Reproduce every line of each entry below verbatim, in the same order, and change nothing.
============
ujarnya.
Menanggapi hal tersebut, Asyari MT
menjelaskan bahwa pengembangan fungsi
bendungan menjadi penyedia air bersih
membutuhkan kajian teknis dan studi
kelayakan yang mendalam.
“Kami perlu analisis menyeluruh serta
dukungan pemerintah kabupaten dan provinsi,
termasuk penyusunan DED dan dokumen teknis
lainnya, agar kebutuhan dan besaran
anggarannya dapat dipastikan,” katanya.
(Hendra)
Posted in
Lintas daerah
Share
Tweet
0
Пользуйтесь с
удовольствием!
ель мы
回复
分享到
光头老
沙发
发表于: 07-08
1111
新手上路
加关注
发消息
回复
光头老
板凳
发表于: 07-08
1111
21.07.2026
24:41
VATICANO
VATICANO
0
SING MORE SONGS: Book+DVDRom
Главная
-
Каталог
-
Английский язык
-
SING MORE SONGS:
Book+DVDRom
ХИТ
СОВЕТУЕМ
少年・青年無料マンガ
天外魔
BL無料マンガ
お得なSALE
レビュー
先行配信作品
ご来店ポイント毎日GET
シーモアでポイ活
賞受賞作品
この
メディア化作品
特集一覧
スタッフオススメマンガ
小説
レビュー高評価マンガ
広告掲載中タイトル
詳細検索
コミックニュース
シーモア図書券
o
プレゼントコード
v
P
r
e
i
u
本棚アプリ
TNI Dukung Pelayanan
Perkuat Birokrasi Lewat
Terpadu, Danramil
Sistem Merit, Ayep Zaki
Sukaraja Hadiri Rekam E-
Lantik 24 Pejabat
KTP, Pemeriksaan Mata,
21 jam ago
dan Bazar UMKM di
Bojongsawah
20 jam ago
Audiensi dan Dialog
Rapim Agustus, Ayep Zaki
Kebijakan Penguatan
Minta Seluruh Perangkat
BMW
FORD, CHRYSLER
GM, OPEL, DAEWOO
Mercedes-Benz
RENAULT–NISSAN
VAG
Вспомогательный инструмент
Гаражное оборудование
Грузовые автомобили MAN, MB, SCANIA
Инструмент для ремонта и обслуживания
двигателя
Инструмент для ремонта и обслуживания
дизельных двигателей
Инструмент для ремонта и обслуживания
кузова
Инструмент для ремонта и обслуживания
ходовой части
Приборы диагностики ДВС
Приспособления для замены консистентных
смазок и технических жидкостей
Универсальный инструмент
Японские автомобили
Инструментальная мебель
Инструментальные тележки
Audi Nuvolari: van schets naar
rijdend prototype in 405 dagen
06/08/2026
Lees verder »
============
## SOLUTION
ujarnya.
Menanggapi hal tersebut, Asyari MT
menjelaskan bahwa pengembangan fungsi
bendungan menjadi penyedia air bersih
membutuhkan kajian teknis dan studi
kelayakan yang mendalam.
“Kami perlu analisis menyeluruh serta
dukungan pemerintah kabupaten dan provinsi,
termasuk penyusunan DED dan dokumen teknis
lainnya, agar kebutuhan dan besaran
anggarannya dapat dipastikan,” katanya.
(Hendra)
Posted in
Lintas daerah
Share
Tweet
0
Пользуйтесь с
удовольствием!
ель мы
回复
分享到
光头老
沙发
发表于: 07-08
1111
新手上路
加关注
发消息
回复
光头老
板凳
发表于: 07-08
1111
21.07.2026
24:41
VATICANO
VATICANO
0
SING MORE SONGS: Book+DVDRom
Главная
-
Каталог
-
Английский язык
-
SING MORE SONGS:
Book+DVDRom
ХИТ
СОВЕТУЕМ
少年・青年無料マンガ
天外魔
BL無料マンガ
お得なSALE
レビュー
先行配信作品
ご来店ポイント毎日GET
シーモアでポイ活
賞受賞作品
この
メディア化作品
特集一覧
スタッフオススメマンガ
小説
レビュー高評価マンガ
広告掲載中タイトル
詳細検索
コミックニュース
シーモア図書券
o
プレゼントコード
v
P
r
e
i
u
本棚アプリ
TNI Dukung Pelayanan
Perkuat Birokrasi Lewat
Terpadu, Danramil
Sistem Merit, Ayep Zaki
Sukaraja Hadiri Rekam E-
Lantik 24 Pejabat
KTP, Pemeriksaan Mata,
21 jam ago
dan Bazar UMKM di
Bojongsawah
20 jam ago
Audiensi dan Dialog
Rapim Agustus, Ayep Zaki
Kebijakan Penguatan
Minta Seluruh Perangkat
BMW
FORD, CHRYSLER
GM, OPEL, DAEWOO
Mercedes-Benz
RENAULT–NISSAN
VAG
Вспомогательный инструмент
Гаражное оборудование
Грузовые автомобили MAN, MB, SCANIA
Инструмент для ремонта и обслуживания
двигателя
Инструмент для ремонта и обслуживания
дизельных двигателей
Инструмент для ремонта и обслуживания
кузова
Инструмент для ремонта и обслуживания
ходовой части
Приборы диагностики ДВС
Приспособления для замены консистентных
смазок и технических жидкостей
Универсальный инструмент
Японские автомобили
Инструментальная мебель
Инструментальные тележки
Audi Nuvolari: van schets naar
rijdend prototype in 405 dagen
06/08/2026
Lees verder »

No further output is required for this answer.